I would think constantly twirling around on a pavement in a potentially crowded area (I.e. the school run) and obviously not being able to watch where she is going, is maybe going to end up harming someone....not least of whom could be OP's DD.
As for the annoyances you describe, unless someone stuck their nose right up into your face to sniff, sprayed perfume actually around and onto you or put their mouth right up to your ear to swear into it, then the situations are hardly comparable are they? A BIG difference between learning to deal with those annoyances and having someone twirling and flapping around right in your face to intentionally annoy, goad and provoke.[/quote]
Did she harm someone? No. Did the other girl harm someone? Yes.

I'm not deaf so I can hear someone sniffing or swearing without them being in my face, heavy perfume can make someone with allergies seriously ill (my husband has COPD and it is much more serious for him that someone dancing)

Being violent because you find something annoying is never OK.
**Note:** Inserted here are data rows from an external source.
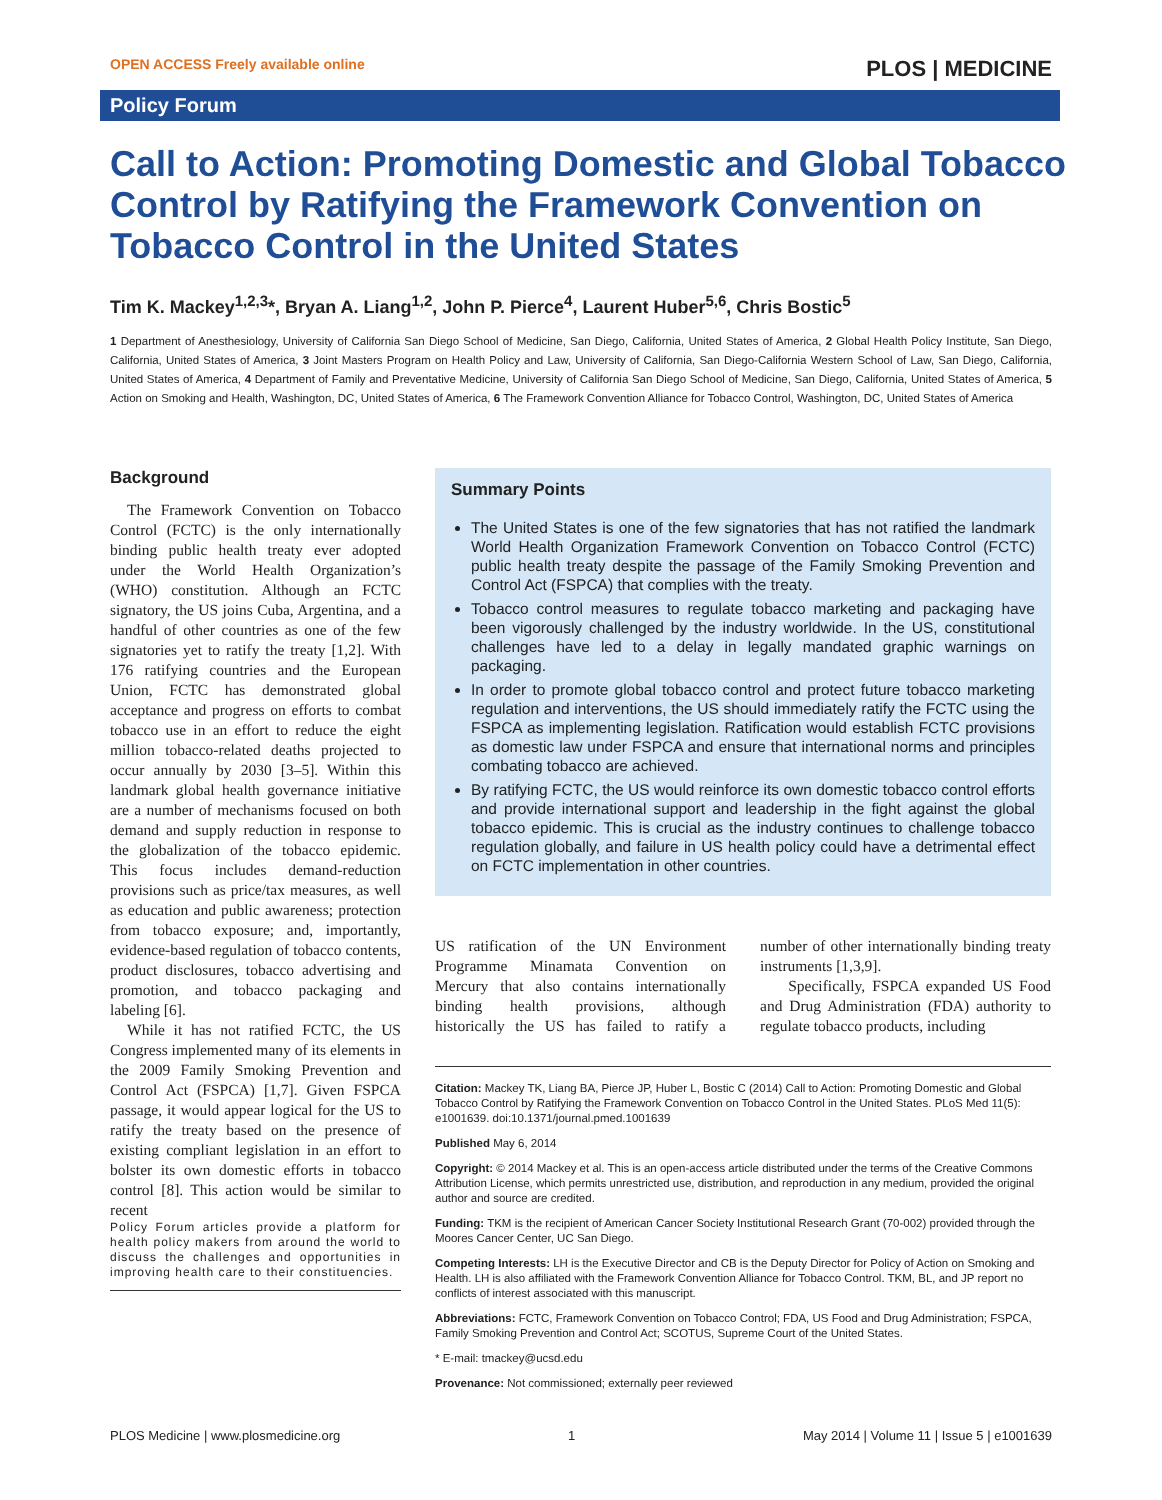OPEN ACCESS Freely available online PLOS | MEDICINE
Policy Forum
Call to Action: Promoting Domestic and Global Tobacco Control by Ratifying the Framework Convention on Tobacco Control in the United States
Tim K. Mackey<sup>1,2,3</sup>*, Bryan A. Liang<sup>1,2</sup>, John P. Pierce<sup>4</sup>, Laurent Huber<sup>5,6</sup>, Chris Bostic<sup>5</sup>
1 Department of Anesthesiology, University of California San Diego School of Medicine, San Diego, California, United States of America, 2 Global Health Policy Institute, San Diego, California, United States of America, 3 Joint Masters Program on Health Policy and Law, University of California, San Diego-California Western School of Law, San Diego, California, United States of America, 4 Department of Family and Preventative Medicine, University of California San Diego School of Medicine, San Diego, California, United States of America, 5 Action on Smoking and Health, Washington, DC, United States of America, 6 The Framework Convention Alliance for Tobacco Control, Washington, DC, United States of America
Background
The Framework Convention on Tobacco Control (FCTC) is the only internationally binding public health treaty ever adopted under the World Health Organization’s (WHO) constitution. Although an FCTC signatory, the US joins Cuba, Argentina, and a handful of other countries as one of the few signatories yet to ratify the treaty [1,2]. With 176 ratifying countries and the European Union, FCTC has demonstrated global acceptance and progress on efforts to combat tobacco use in an effort to reduce the eight million tobacco-related deaths projected to occur annually by 2030 [3–5]. Within this landmark global health governance initiative are a number of mechanisms focused on both demand and supply reduction in response to the globalization of the tobacco epidemic. This focus includes demand-reduction provisions such as price/tax measures, as well as education and public awareness; protection from tobacco exposure; and, importantly, evidence-based regulation of tobacco contents, product disclosures, tobacco advertising and promotion, and tobacco packaging and labeling [6].
While it has not ratified FCTC, the US Congress implemented many of its elements in the 2009 Family Smoking Prevention and Control Act (FSPCA) [1,7]. Given FSPCA passage, it would appear logical for the US to ratify the treaty based on the presence of existing compliant legislation in an effort to bolster its own domestic efforts in tobacco control [8]. This action would be similar to recent
Policy Forum articles provide a platform for health policy makers from around the world to discuss the challenges and opportunities in improving health care to their constituencies.
Summary Points
The United States is one of the few signatories that has not ratified the landmark World Health Organization Framework Convention on Tobacco Control (FCTC) public health treaty despite the passage of the Family Smoking Prevention and Control Act (FSPCA) that complies with the treaty.
Tobacco control measures to regulate tobacco marketing and packaging have been vigorously challenged by the industry worldwide. In the US, constitutional challenges have led to a delay in legally mandated graphic warnings on packaging.
In order to promote global tobacco control and protect future tobacco marketing regulation and interventions, the US should immediately ratify the FCTC using the FSPCA as implementing legislation. Ratification would establish FCTC provisions as domestic law under FSPCA and ensure that international norms and principles combating tobacco are achieved.
By ratifying FCTC, the US would reinforce its own domestic tobacco control efforts and provide international support and leadership in the fight against the global tobacco epidemic. This is crucial as the industry continues to challenge tobacco regulation globally, and failure in US health policy could have a detrimental effect on FCTC implementation in other countries.
US ratification of the UN Environment Programme Minamata Convention on Mercury that also contains internationally binding health provisions, although historically the US has failed to ratify a number of other internationally binding treaty instruments [1,3,9].
Specifically, FSPCA expanded US Food and Drug Administration (FDA) authority to regulate tobacco products, including
Citation: Mackey TK, Liang BA, Pierce JP, Huber L, Bostic C (2014) Call to Action: Promoting Domestic and Global Tobacco Control by Ratifying the Framework Convention on Tobacco Control in the United States. PLoS Med 11(5): e1001639. doi:10.1371/journal.pmed.1001639
Published May 6, 2014
Copyright: © 2014 Mackey et al. This is an open-access article distributed under the terms of the Creative Commons Attribution License, which permits unrestricted use, distribution, and reproduction in any medium, provided the original author and source are credited.
Funding: TKM is the recipient of American Cancer Society Institutional Research Grant (70-002) provided through the Moores Cancer Center, UC San Diego.
Competing Interests: LH is the Executive Director and CB is the Deputy Director for Policy of Action on Smoking and Health. LH is also affiliated with the Framework Convention Alliance for Tobacco Control. TKM, BL, and JP report no conflicts of interest associated with this manuscript.
Abbreviations: FCTC, Framework Convention on Tobacco Control; FDA, US Food and Drug Administration; FSPCA, Family Smoking Prevention and Control Act; SCOTUS, Supreme Court of the United States.
* E-mail: tmackey@ucsd.edu
Provenance: Not commissioned; externally peer reviewed
PLOS Medicine | www.plosmedicine.org 1 May 2014 | Volume 11 | Issue 5 | e1001639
ancientgran · 06/11/2021 13:52

[quote Offmyfence]@ancientgran her mother told her to stop..... little madam decided she wouldn't.

So if the dancing little madam had done what she was told...... guess what.... it wouldn't have escalated?

[/quote]
Do you always do what random people tell you to do? As far as we know the OPs DD didn't hurt anyone but the other one did.

Do you seriously think it is OK for kids to be violent?